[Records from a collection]

....

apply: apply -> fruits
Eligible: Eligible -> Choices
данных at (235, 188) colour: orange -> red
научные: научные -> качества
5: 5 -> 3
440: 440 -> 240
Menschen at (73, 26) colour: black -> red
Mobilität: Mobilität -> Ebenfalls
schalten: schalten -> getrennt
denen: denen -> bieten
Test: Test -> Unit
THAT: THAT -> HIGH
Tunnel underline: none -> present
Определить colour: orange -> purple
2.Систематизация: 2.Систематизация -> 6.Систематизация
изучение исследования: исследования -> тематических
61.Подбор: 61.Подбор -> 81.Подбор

....

* WHAT IS ASKED *
Quote every line of the material above, word for word and in the same order.

* SOLUTION BELOW *
apply: apply -> fruits
Eligible: Eligible -> Choices
данных at (235, 188) colour: orange -> red
научные: научные -> качества
5: 5 -> 3
440: 440 -> 240
Menschen at (73, 26) colour: black -> red
Mobilität: Mobilität -> Ebenfalls
schalten: schalten -> getrennt
denen: denen -> bieten
Test: Test -> Unit
THAT: THAT -> HIGH
Tunnel underline: none -> present
Определить colour: orange -> purple
2.Систематизация: 2.Систематизация -> 6.Систематизация
изучение исследования: исследования -> тематических
61.Подбор: 61.Подбор -> 81.Подбор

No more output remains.